[DATA EXTRACT]:
•••

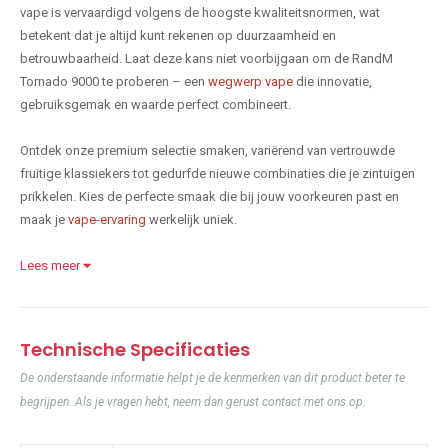
vape is vervaardigd volgens de hoogste kwaliteitsnormen, wat
betekent dat je altijd kunt rekenen op duurzaamheid en
betrouwbaarheid. Laat deze kans niet voorbijgaan om de RandM
Tornado 9000 te proberen – een
wegwerp vape
die innovatie,
gebruiksgemak en waarde perfect combineert.
Ontdek onze premium selectie smaken, variërend van vertrouwde
fruitige klassiekers tot gedurfde nieuwe combinaties die je zintuigen
prikkelen. Kies de perfecte smaak die bij jouw voorkeuren past en
maak je
vape-ervaring
werkelijk uniek.
Lees meer
Technische Specificaties
De onderstaande informatie helpt je de kenmerken van dit product beter te
begrijpen. Als je vragen hebt, neem dan gerust contact met ons op.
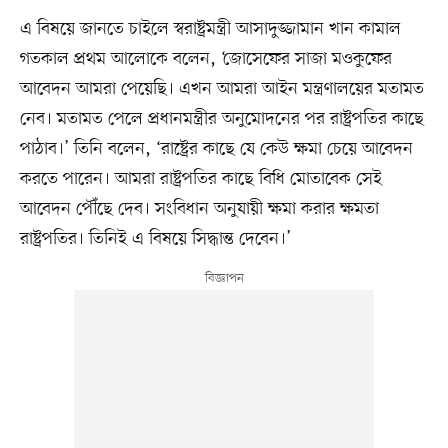
এ বিষয়ে জানতে চাইলে স্বরাষ্ট্রমন্ত্রী আসাদুজ্জামান খান কামাল
গতকাল প্রথম আলোকে বলেন, ‘জোসেফের সাজা মওকুফের
আবেদন আমরা পেয়েছি। এখন আমরা আইন মন্ত্রণালয়ের মতামত
নেব। মতামত পেলে প্রধানমন্ত্রীর অনুমোদনের পর রাষ্ট্রপতির কাছে
পাঠাব।’ তিনি বলেন, ‘রাষ্ট্রের কাছে যে কেউ ক্ষমা চেয়ে আবেদন
করতে পারেন। আমরা রাষ্ট্রপতির কাছে বিধি মোতাবেক সেই
আবেদন পৌঁছে দেব। সংবিধান অনুযায়ী ক্ষমা করার ক্ষমতা
রাষ্ট্রপতির। তিনিই এ বিষয়ে সিদ্ধান্ত দেবেন।’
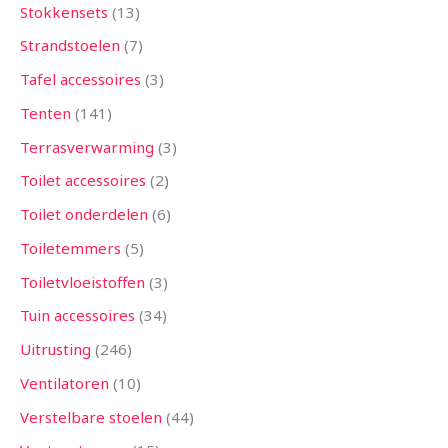
Stokkensets
13
Strandstoelen
7
Tafel accessoires
3
Tenten
141
Terrasverwarming
3
Toilet accessoires
2
Toilet onderdelen
6
Toiletemmers
5
Toiletvloeistoffen
3
Tuin accessoires
34
Uitrusting
246
Ventilatoren
10
Verstelbare stoelen
44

•••

[PROBLEM REQUIREMENTS]: Convert the text lines from all of the entries above into one numbered list, skipping any blank lines. Leave the pictures out of your answer.

[RESULT OF THIS EXERCISE]:
1. vape is vervaardigd volgens de hoogste kwaliteitsnormen, wat
2. betekent dat je altijd kunt rekenen op duurzaamheid en
3. betrouwbaarheid. Laat deze kans niet voorbijgaan om de RandM
4. Tornado 9000 te proberen – een
5. wegwerp vape
6. die innovatie,
7. gebruiksgemak en waarde perfect combineert.
8. Ontdek onze premium selectie smaken, variërend van vertrouwde
9. fruitige klassiekers tot gedurfde nieuwe combinaties die je zintuigen
10. prikkelen. Kies de perfecte smaak die bij jouw voorkeuren past en
11. maak je
12. vape-ervaring
13. werkelijk uniek.
14. Lees meer
15. Technische Specificaties
16. De onderstaande informatie helpt je de kenmerken van dit product beter te
17. begrijpen. Als je vragen hebt, neem dan gerust contact met ons op.
18. এ বিষয়ে জানতে চাইলে স্বরাষ্ট্রমন্ত্রী আসাদুজ্জামান খান কামাল
19. গতকাল প্রথম আলোকে বলেন, ‘জোসেফের সাজা মওকুফের
20. আবেদন আমরা পেয়েছি। এখন আমরা আইন মন্ত্রণালয়ের মতামত
21. নেব। মতামত পেলে প্রধানমন্ত্রীর অনুমোদনের পর রাষ্ট্রপতির কাছে
22. পাঠাব।’ তিনি বলেন, ‘রাষ্ট্রের কাছে যে কেউ ক্ষমা চেয়ে আবেদন
23. করতে পারেন। আমরা রাষ্ট্রপতির কাছে বিধি মোতাবেক সেই
24. আবেদন পৌঁছে দেব। সংবিধান অনুযায়ী ক্ষমা করার ক্ষমতা
25. রাষ্ট্রপতির। তিনিই এ বিষয়ে সিদ্ধান্ত দেবেন।’
26. Stokkensets
27. 13
28. Strandstoelen
29. 7
30. Tafel accessoires
31. 3
32. Tenten
33. 141
34. Terrasverwarming
35. 3
36. Toilet accessoires
37. 2
38. Toilet onderdelen
39. 6
40. Toiletemmers
41. 5
42. Toiletvloeistoffen
43. 3
44. Tuin accessoires
45. 34
46. Uitrusting
47. 246
48. Ventilatoren
49. 10
50. Verstelbare stoelen
51. 44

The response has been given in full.